*Given passage*.
━━━━━━━━━━━━━━━━
Sigma 150mm-600mm vs Tamron 150-600mm G2
One of the most popular questions we get asked by aspiring wildlife / bird photographers wanting to purchase a longer zoom is which of the two zooms is the best and why? Ultimately the most popular is the Sigma, it is certainly the most popular lens we see here at Cameracal, we calibrate as many as 4-5 per week but does it make it the better choice - yes and no !!
In comparison, we see fewer Tamron’s but this is changing.
Sigma where the first lens manufacturer to allow users to “tweak” or calibrate to multiple focal lengths, using their proprietary sigma dock. In comparison, Tamron only allowed for this with their G2 series, therefore, Sigma stole a considerable march in terms of popularity, as this lens has been out longer and has gained a cult following amongst wildlife and aviation photographers.
Which is the easiest / most versatile in terms of calibration?
This is ultimately where the Tamron wins hands down, as the calibration process is both easier and allows for a greater number of focal ranges within the range of 150-600mm in terms of calibration, so much so that this lens is often referred to as the holy grail of calibration.
With the Sigma, the user is able to calibrate for the following focal lengths:
In comparison the Tamron allows for the following focal lengths:
The other advantage of the Tamron is the calibration interface, which is much cleaner and straight forward. Whereas the multiple focus distance ranges offered by the Sigma leaves many a user bewildered, if not totally confused.
There is also the need to “covert” the calibration figures when entering these into the Sigma dock, this is a phenomenon which is not widely known (even among some of Sigma's own technicians) and is necessary to get the most of this lens (note this is not necessary with other Sigma dockable lenses). This is only necessary when using Reikan’s Focal software to determine the + / - correction value. In comparison this “conversion” of values is not necessary with Tamron.
So far then it seems that the Tamron is better option, both in the number of focal lengths that can be calibrated and the simplicity of the interface and ease of use, so why does it not win hands down. Two reasons…
Firstly the focus / image stabilisation configuration options.
━━━━━━━━━━━━━━━━
*Data*.
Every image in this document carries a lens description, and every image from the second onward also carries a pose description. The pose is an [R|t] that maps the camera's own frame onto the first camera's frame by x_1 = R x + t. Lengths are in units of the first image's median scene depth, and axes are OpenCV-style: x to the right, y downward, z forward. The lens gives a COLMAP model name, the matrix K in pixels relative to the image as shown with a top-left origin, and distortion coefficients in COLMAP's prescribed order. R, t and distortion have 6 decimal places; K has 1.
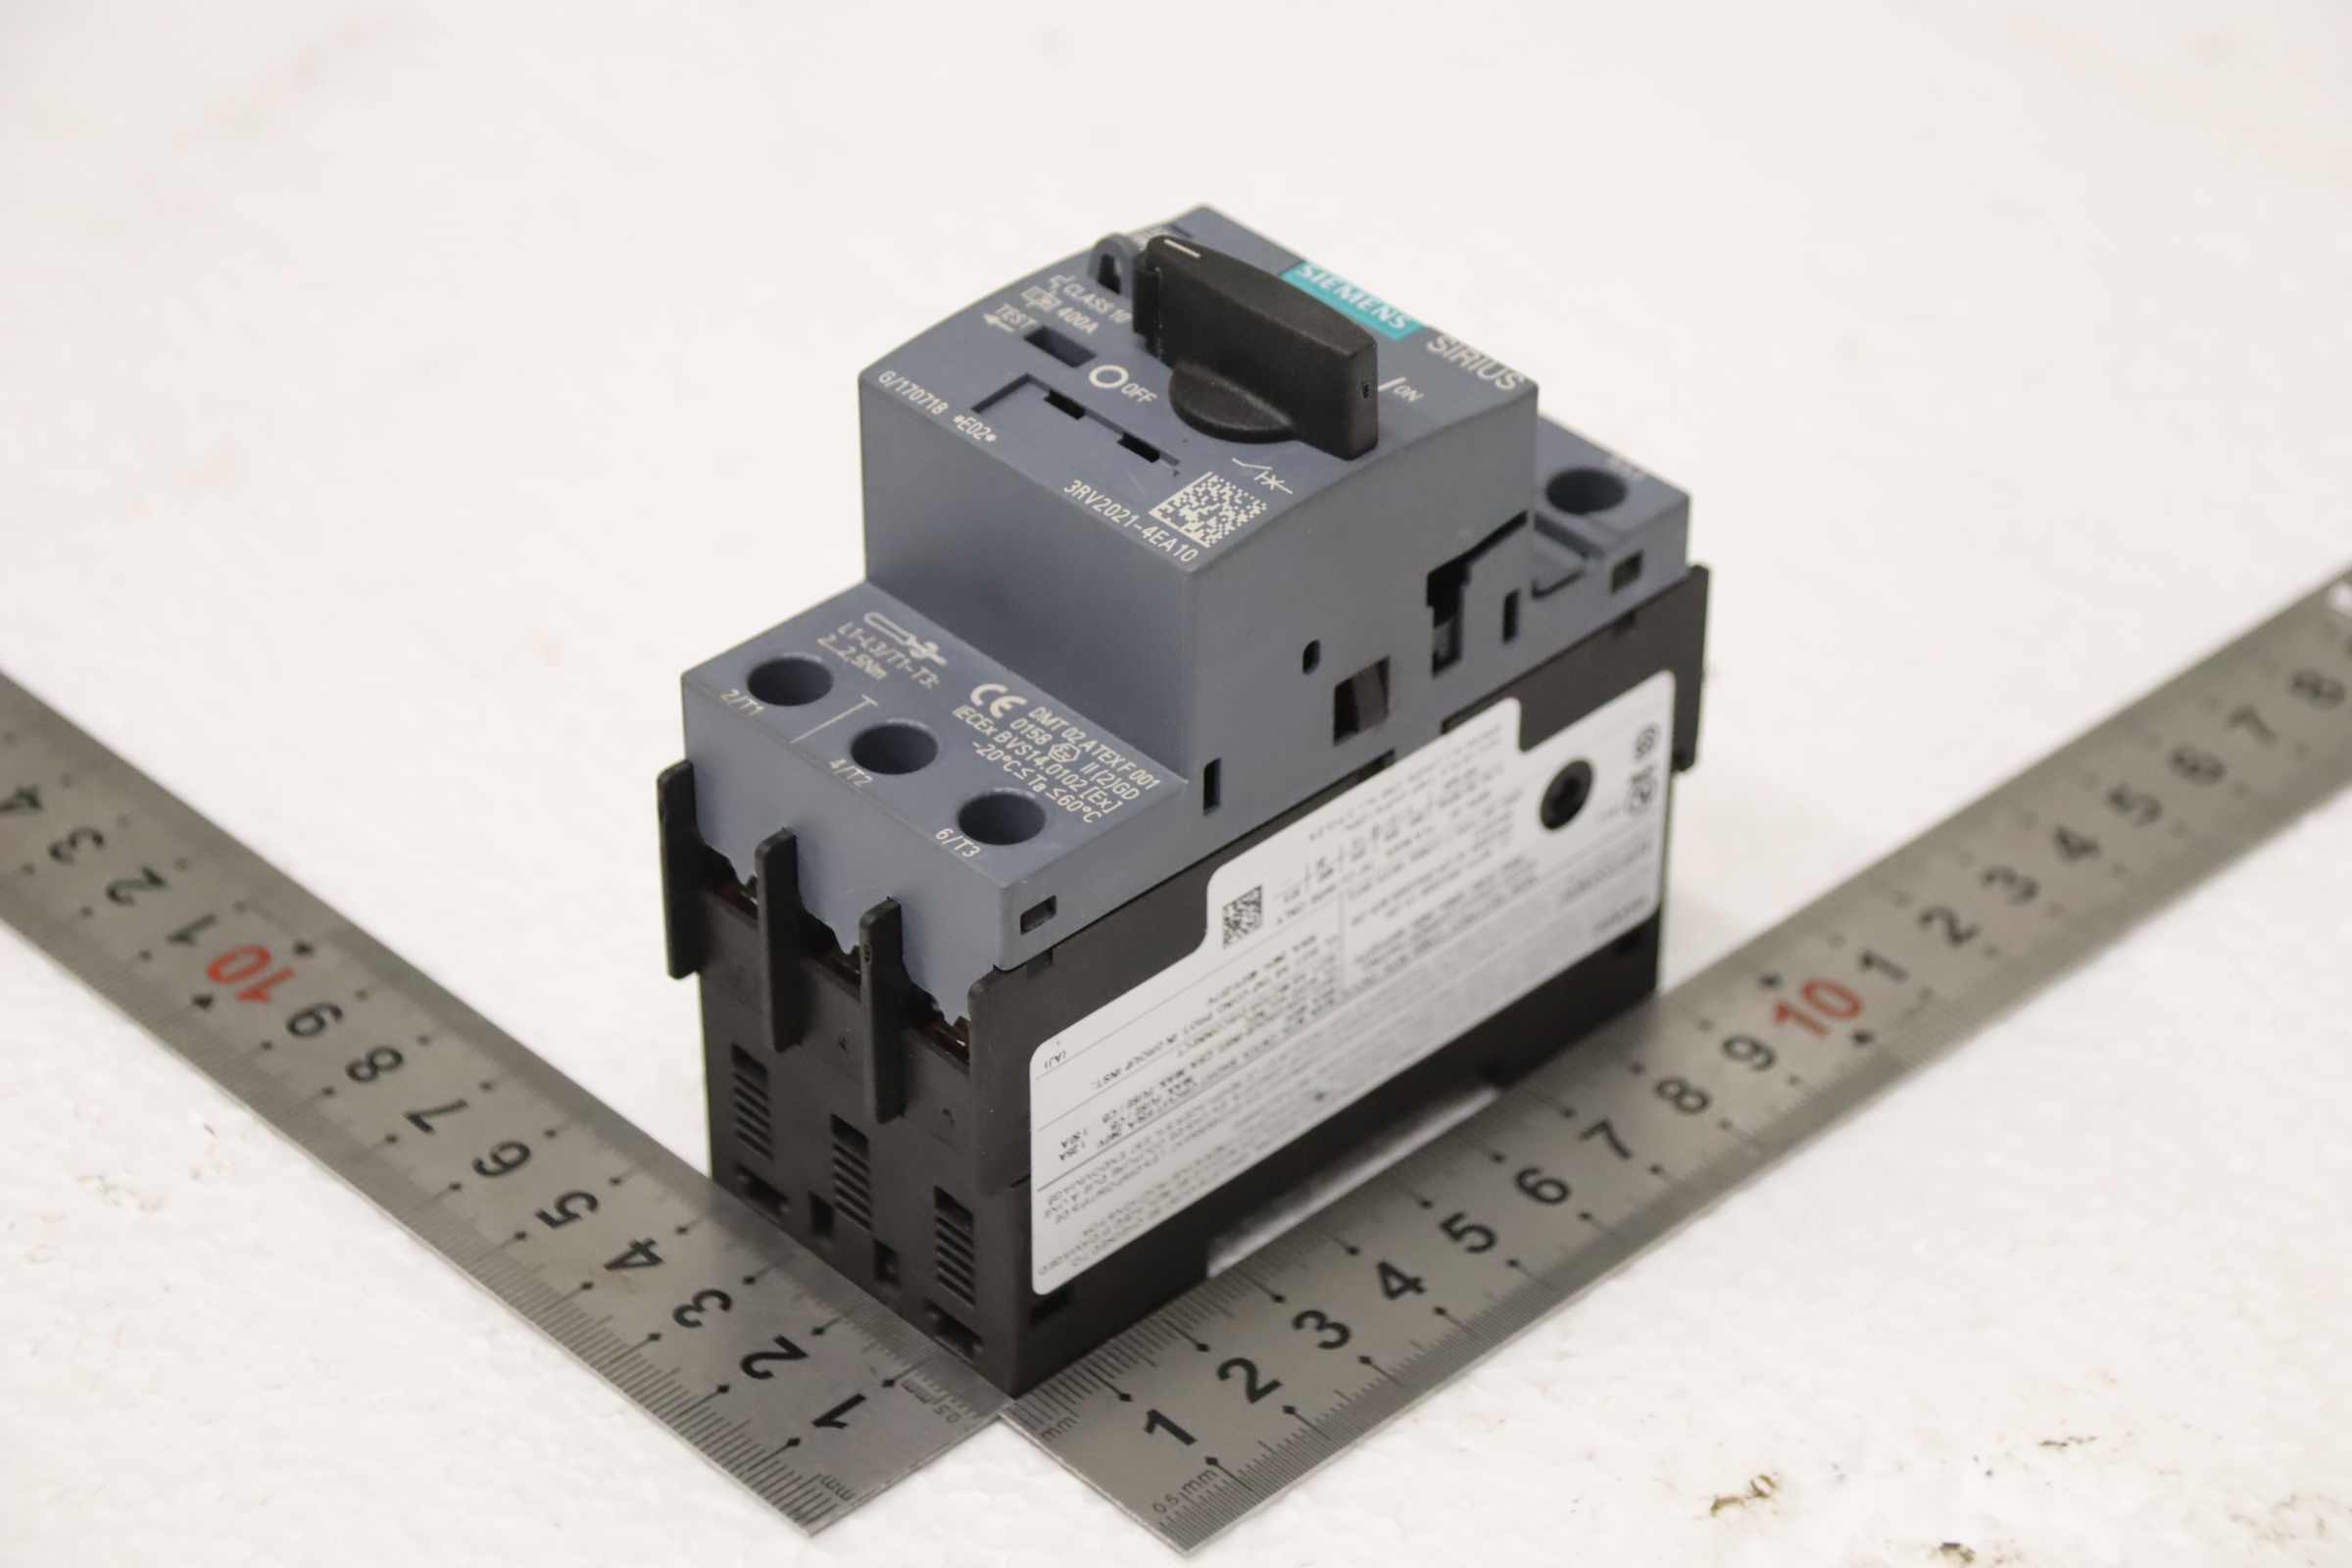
━━━━━━━━━━━━━━━━
*Problem to solve*.
Return the Sigma versus Tamron lens comparison text exactly, everything from "Which is the" down to "grail of calibration.".

*Exercise solution*.
Which is the easiest / most versatile in terms of calibration?
This is ultimately where the Tamron wins hands down, as the calibration process is both easier and allows for a greater number of focal ranges within the range of 150-600mm in terms of calibration, so much so that this lens is often referred to as the holy grail of calibration.